Alles Glück der Erde liegt auf dem Rücken der Pferde - auch in der Stadt Fürstenau hat diese Volksweisheit ihre Berechtigung. Auf dem Ponyhof May in Hollenstede zum Beispiel kommen Liebhaber das ganze Jahr über auf ihre Kosten. Und auch der Tourismus in der Stadt profitiert von diesem Angebot, wie die Mitglieder des Ausschusses für Wirtschaftsförderung bei einem Besuch zufrieden feststellten.

"Trockenübungen" müssen sein: Als die Ratsmitglieder gemeinsam mit den Gründern des Ponyhofes, Alwin und Elisabeth May, einen Blick in die Reithalle werfen, sind die Voltigierkinder gerade damit beschäftigt, ihre Haltung auf dem Pferd zu verbessern. Groß ist der Spaß bei den jungen Nachwuchsreitern, wie das Gejohle verrät.

Reiterferien stehen bei Kindern hoch im Kurs

Angefangen hat alles Anfang der siebziger Jahre, wie Elisabeth May berichtet. Der Reit- und Fahrsport ist seitdem Familiensache von Alwin und Elisabeth May, Sohn Hans-Hermann hat nach der Ausbildung zum Pferdewirt und Reitwart ebenfalls die Zügel fest in der Hand.

Hier auf dem Gelände an der Hagenbecker Ahe ist auch der Gründungsort des Reit- und Fahrvereins Hollenstede. Beim Voltigieren sind die einzelnen Gruppen zwar fast ausschließlich mit Mädchen besetzt, "doch auch fünf bis sechs Jungen haben daran Spaß", findet Elisabeth May Gefallen daran, dass zunehmend auch Jungen eine Mädchendomäne erobern.

Bei Kindern und Jugendlichen zwischen acht und 16 Jahren sind die Reiterferien in den Sommermonaten besonders beliebt.
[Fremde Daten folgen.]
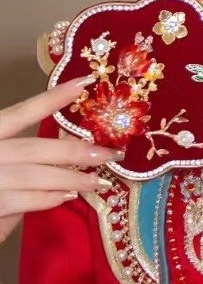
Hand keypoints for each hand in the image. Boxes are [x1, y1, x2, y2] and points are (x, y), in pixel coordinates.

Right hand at [0, 77, 122, 244]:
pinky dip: (49, 198)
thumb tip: (59, 144)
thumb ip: (15, 149)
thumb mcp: (0, 153)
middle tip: (110, 154)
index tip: (84, 82)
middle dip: (76, 151)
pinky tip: (68, 196)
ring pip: (37, 176)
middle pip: (36, 148)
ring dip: (71, 179)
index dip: (52, 98)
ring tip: (99, 181)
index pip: (20, 113)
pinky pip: (26, 201)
Viel Werbung brauchen die Mays dafür eigentlich gar nicht machen: Die Gäste, die aus der Umgebung Fürstenaus, vor allem aber auch aus der Münsteraner Gegend, dem Sauerland, dem Ruhrgebiet und auch aus dem benachbarten Emsland kommen, haben meist per Mundpropaganda vom guten Service und der vorbildlichen Betreuung auf dem Hollensteder Hof gehört.

Damit Elisabeth May stets die Übersicht über die Jüngsten behält, bietet sie einen einwöchigen Reiterurlaub an. Meist sind die Gruppen zwischen zehn und zwölf Teilnehmer groß. Wie in einer großen Familie übernehmen die Kinder jeden Tag den Stall- oder Küchendienst, daneben gibt es eine große Auswahl an Freizeitmöglichkeiten.

"Reiten lernt man erst durch Fegen"

Die meiste Zeit verbringen die jungen Urlauber mit den Ponys und Pferden. "Reiterfahrung ist nicht unbedingt Pflicht, aber die Kinder sollten eine Beziehung zu den Tieren haben", verrät die Inhaberin. Heimweh hat sie in den vergangenen Jahren noch bei keinem Kind erlebt. "Erst wenn der Tag der Abreise gekommen ist, beginnt das Weinen", schmunzelt sie.

Dass das Angebot des Ponyhofes May für den örtlichen Tourismus unverzichtbar ist, war den Mitgliedern des Wirtschaftsförderungsausschusses nach gut einer Stunde klar. Und der eine oder andere von ihnen hat bei dieser Gelegenheit schon mal einen humorvoll gemeinten Vorgeschmack auf die erste Reitstunden bekommen. "Merke dir auf allen Wegen, Reiten lernt man erst durch Fegen" - stand in großen Lettern in der Stallgasse zu lesen.